#### PROBLEM DETAILS:
All entries are to be quoted exactly; the images stay out of the copy.

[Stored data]
--------------------------------

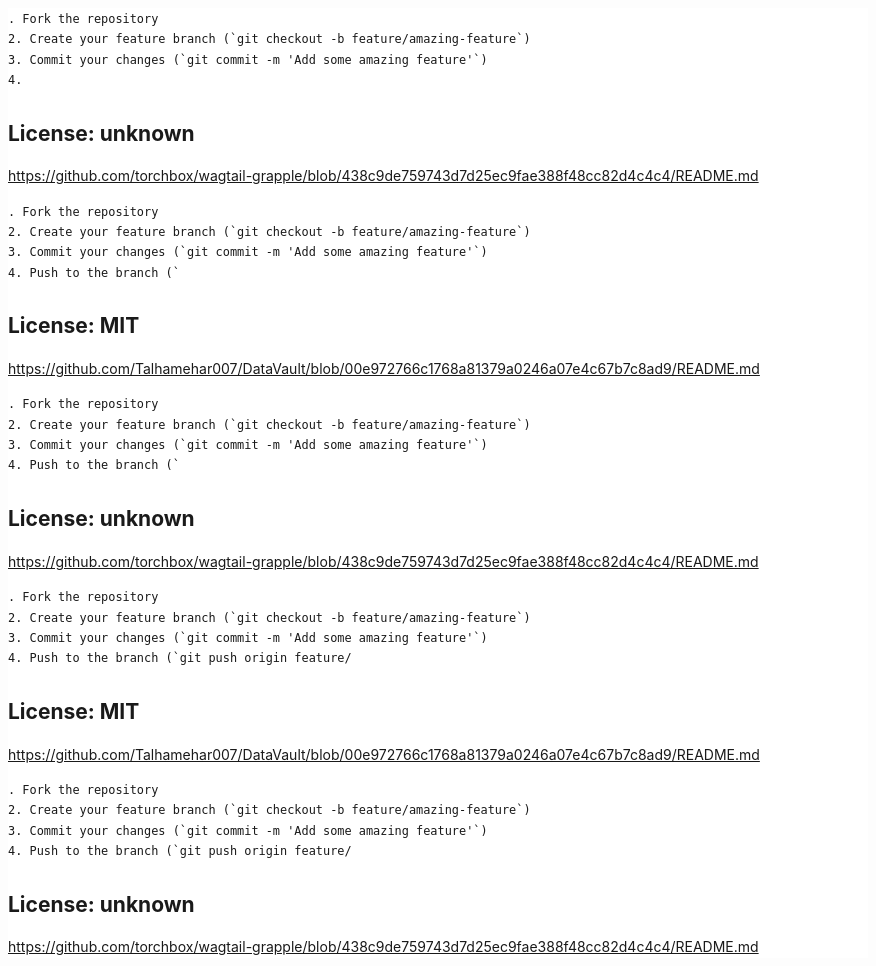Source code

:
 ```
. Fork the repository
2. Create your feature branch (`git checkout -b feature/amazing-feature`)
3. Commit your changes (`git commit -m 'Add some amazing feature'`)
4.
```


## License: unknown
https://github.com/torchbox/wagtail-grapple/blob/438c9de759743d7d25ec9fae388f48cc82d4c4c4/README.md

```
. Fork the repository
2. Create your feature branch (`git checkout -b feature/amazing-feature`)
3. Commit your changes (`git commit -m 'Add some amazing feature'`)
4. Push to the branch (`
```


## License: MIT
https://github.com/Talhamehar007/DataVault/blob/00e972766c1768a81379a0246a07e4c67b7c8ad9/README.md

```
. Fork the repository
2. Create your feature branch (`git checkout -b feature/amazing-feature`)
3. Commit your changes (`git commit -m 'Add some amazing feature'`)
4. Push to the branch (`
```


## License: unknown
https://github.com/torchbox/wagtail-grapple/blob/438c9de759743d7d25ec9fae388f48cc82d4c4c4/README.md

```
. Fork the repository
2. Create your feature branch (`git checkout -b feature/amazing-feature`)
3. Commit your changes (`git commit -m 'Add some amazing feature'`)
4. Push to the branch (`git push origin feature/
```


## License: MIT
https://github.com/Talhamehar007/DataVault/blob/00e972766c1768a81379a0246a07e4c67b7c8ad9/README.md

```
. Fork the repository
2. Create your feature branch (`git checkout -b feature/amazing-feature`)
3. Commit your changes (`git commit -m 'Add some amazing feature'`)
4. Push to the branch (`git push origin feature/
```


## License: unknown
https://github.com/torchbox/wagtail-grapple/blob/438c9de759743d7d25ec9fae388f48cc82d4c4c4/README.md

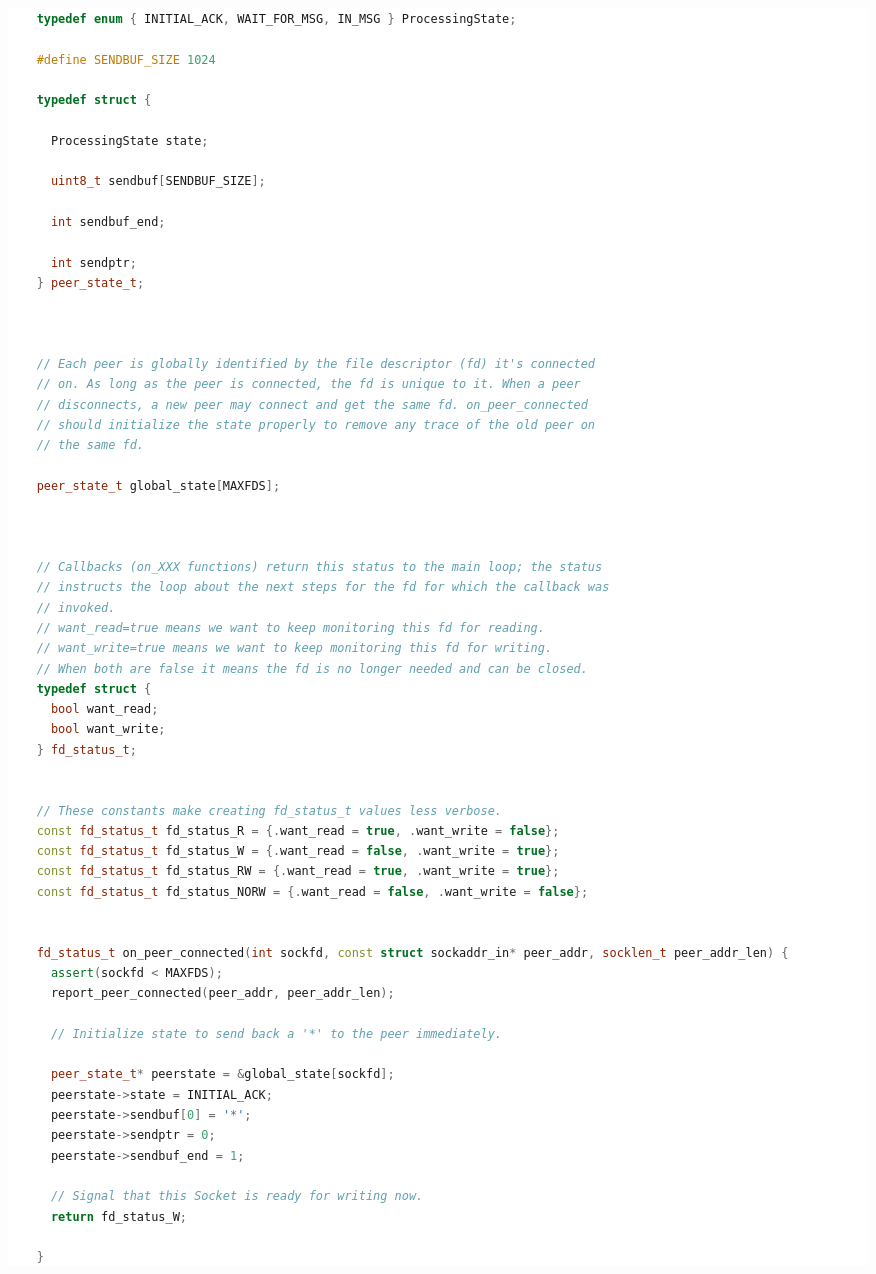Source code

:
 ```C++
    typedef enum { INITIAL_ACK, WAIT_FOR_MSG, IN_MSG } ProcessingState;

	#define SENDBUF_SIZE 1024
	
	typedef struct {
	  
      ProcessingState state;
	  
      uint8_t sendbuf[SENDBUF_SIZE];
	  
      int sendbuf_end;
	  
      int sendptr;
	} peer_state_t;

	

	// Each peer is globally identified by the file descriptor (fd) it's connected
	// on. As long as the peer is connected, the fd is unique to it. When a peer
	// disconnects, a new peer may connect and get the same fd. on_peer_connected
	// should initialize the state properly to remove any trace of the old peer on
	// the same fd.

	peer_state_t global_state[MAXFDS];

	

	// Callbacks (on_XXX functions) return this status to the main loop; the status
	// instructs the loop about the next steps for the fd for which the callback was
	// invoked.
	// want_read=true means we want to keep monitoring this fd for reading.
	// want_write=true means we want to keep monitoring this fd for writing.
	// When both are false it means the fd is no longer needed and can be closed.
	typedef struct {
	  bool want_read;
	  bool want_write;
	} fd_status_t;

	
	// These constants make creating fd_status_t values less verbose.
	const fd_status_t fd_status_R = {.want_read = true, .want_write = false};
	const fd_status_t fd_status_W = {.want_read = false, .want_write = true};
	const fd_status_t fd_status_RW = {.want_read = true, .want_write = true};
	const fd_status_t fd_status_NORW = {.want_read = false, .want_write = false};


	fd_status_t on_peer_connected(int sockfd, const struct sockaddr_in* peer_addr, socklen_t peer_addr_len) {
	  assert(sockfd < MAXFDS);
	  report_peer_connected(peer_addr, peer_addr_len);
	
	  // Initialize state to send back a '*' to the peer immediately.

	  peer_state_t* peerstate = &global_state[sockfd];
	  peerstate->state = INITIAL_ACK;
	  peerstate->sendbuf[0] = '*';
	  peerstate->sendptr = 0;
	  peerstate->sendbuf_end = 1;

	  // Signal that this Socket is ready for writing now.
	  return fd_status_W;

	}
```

--------------------------------

#### COMPLETED EXERCISE:
Source code

:
 ```
. Fork the repository
2. Create your feature branch (`git checkout -b feature/amazing-feature`)
3. Commit your changes (`git commit -m 'Add some amazing feature'`)
4.
```


## License: unknown
https://github.com/torchbox/wagtail-grapple/blob/438c9de759743d7d25ec9fae388f48cc82d4c4c4/README.md

```
. Fork the repository
2. Create your feature branch (`git checkout -b feature/amazing-feature`)
3. Commit your changes (`git commit -m 'Add some amazing feature'`)
4. Push to the branch (`
```


## License: MIT
https://github.com/Talhamehar007/DataVault/blob/00e972766c1768a81379a0246a07e4c67b7c8ad9/README.md

```
. Fork the repository
2. Create your feature branch (`git checkout -b feature/amazing-feature`)
3. Commit your changes (`git commit -m 'Add some amazing feature'`)
4. Push to the branch (`
```


## License: unknown
https://github.com/torchbox/wagtail-grapple/blob/438c9de759743d7d25ec9fae388f48cc82d4c4c4/README.md

```
. Fork the repository
2. Create your feature branch (`git checkout -b feature/amazing-feature`)
3. Commit your changes (`git commit -m 'Add some amazing feature'`)
4. Push to the branch (`git push origin feature/
```


## License: MIT
https://github.com/Talhamehar007/DataVault/blob/00e972766c1768a81379a0246a07e4c67b7c8ad9/README.md

```
. Fork the repository
2. Create your feature branch (`git checkout -b feature/amazing-feature`)
3. Commit your changes (`git commit -m 'Add some amazing feature'`)
4. Push to the branch (`git push origin feature/
```


## License: unknown
https://github.com/torchbox/wagtail-grapple/blob/438c9de759743d7d25ec9fae388f48cc82d4c4c4/README.md

Source code

:
 ```C++
    typedef enum { INITIAL_ACK, WAIT_FOR_MSG, IN_MSG } ProcessingState;

	#define SENDBUF_SIZE 1024
	
	typedef struct {
	  
      ProcessingState state;
	  
      uint8_t sendbuf[SENDBUF_SIZE];
	  
      int sendbuf_end;
	  
      int sendptr;
	} peer_state_t;

	

	// Each peer is globally identified by the file descriptor (fd) it's connected
	// on. As long as the peer is connected, the fd is unique to it. When a peer
	// disconnects, a new peer may connect and get the same fd. on_peer_connected
	// should initialize the state properly to remove any trace of the old peer on
	// the same fd.

	peer_state_t global_state[MAXFDS];

	

	// Callbacks (on_XXX functions) return this status to the main loop; the status
	// instructs the loop about the next steps for the fd for which the callback was
	// invoked.
	// want_read=true means we want to keep monitoring this fd for reading.
	// want_write=true means we want to keep monitoring this fd for writing.
	// When both are false it means the fd is no longer needed and can be closed.
	typedef struct {
	  bool want_read;
	  bool want_write;
	} fd_status_t;

	
	// These constants make creating fd_status_t values less verbose.
	const fd_status_t fd_status_R = {.want_read = true, .want_write = false};
	const fd_status_t fd_status_W = {.want_read = false, .want_write = true};
	const fd_status_t fd_status_RW = {.want_read = true, .want_write = true};
	const fd_status_t fd_status_NORW = {.want_read = false, .want_write = false};


	fd_status_t on_peer_connected(int sockfd, const struct sockaddr_in* peer_addr, socklen_t peer_addr_len) {
	  assert(sockfd < MAXFDS);
	  report_peer_connected(peer_addr, peer_addr_len);
	
	  // Initialize state to send back a '*' to the peer immediately.

	  peer_state_t* peerstate = &global_state[sockfd];
	  peerstate->state = INITIAL_ACK;
	  peerstate->sendbuf[0] = '*';
	  peerstate->sendptr = 0;
	  peerstate->sendbuf_end = 1;

	  // Signal that this Socket is ready for writing now.
	  return fd_status_W;

	}
```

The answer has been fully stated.